En août 2025, le journaliste espagnol spécialisé dans les affaires marocaines Ignacio Cembrero avait évoqué l’hypothèse d’un conflit interne au sein des services marocains à la suite d’une série de fuites visant des responsables sécuritaires.

Le nom de Mehdi Hijjawi avait également été cité parmi les pistes susceptibles d’expliquer l’accès à certains documents divulgués.

Les nouvelles révélations d’ABC viennent ainsi s’inscrire dans un contexte marqué depuis plus d’une année par des fuites successives et des interrogations sur l’existence éventuelle de sources internes au sein de l’appareil sécuritaire marocain.

Le précédent Pegasus

L’affaire « Jabarot » intervient par ailleurs dans un contexte marqué par les précédentes controverses liées à l’utilisation de logiciels espions attribuée aux services marocains.

Des enquêtes internationales avaient notamment accusé le Maroc d’avoir utilisé le logiciel Pegasus pour cibler les téléphones de plusieurs personnalités politiques et journalistes, dont le président français Emmanuel Macron.

En Espagne, le gouvernement avait annoncé en 2022 que le téléphone du président du gouvernement Pedro Sánchez ainsi que ceux de plusieurs ministres avaient été infectés par un logiciel espion.

Dans ce contexte, l’éventuelle détention par un ancien responsable du renseignement de documents relatifs à des opérations clandestines antérieures conférerait une portée supplémentaire aux révélations actuelles, sous réserve de la confirmation de leur authenticité et de leur provenance.

ABC affirme ainsi que Mehdi Hijjawi pourrait détenir des éléments relatifs à d’anciennes opérations secrètes, notamment des informations concernant Pegasus et d’autres dossiers classifiés.
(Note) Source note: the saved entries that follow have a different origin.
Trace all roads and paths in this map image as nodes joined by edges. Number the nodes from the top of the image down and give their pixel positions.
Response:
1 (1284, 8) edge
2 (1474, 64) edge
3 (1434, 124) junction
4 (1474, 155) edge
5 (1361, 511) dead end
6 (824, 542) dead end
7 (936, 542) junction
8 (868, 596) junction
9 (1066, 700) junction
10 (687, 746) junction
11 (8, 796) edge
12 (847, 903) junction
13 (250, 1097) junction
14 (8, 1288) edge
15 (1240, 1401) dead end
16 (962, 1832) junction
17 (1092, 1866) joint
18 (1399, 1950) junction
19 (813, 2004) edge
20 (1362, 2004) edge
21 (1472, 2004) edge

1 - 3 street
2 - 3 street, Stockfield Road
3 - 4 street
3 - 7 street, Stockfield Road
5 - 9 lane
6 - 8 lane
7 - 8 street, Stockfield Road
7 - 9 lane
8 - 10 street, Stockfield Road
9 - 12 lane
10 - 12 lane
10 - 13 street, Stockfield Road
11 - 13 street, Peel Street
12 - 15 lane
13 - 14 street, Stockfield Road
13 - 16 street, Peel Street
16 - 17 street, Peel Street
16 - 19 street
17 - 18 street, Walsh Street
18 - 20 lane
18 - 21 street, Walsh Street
Une affaire qui dépasse le simple piratage

Au-delà du volume inédit des données divulguées, la principale difficulté pour l’appareil sécuritaire marocain réside dans la possibilité que les informations aient pu provenir de l’intérieur du système.

La compromission de données concernant des milliers de personnes liées aux services de sécurité et de renseignement pourrait, en effet, avoir des conséquences durables sur les réseaux clandestins, les sources humaines et les opérations extérieures du Maroc.

Si le lien évoqué par ABC entre Mehdi Hijjawi et les fuites de « Jabarot » venait à être établi, l’affaire constituerait alors bien davantage qu’une cyberattaque de grande ampleur.

Elle pourrait révéler une vulnérabilité structurelle au sein même du dispositif de protection des informations sensibles.

L’affaire « Jabarot » place ainsi une nouvelle fois l’appareil sécuritaire marocain sous les projecteurs.

En mettant en avant le nom d’un ancien haut responsable de la DGED, l’enquête d’ABC ouvre une piste susceptible de donner une nouvelle lecture à ces fuites massives : celle d’une confrontation entre centres de pouvoir au sein même du système sécuritaire du Makhzen.

Une évolution qui, si elle venait à être étayée par de nouveaux éléments, pourrait transformer une affaire de données compromises en véritable crise interne du renseignement marocain.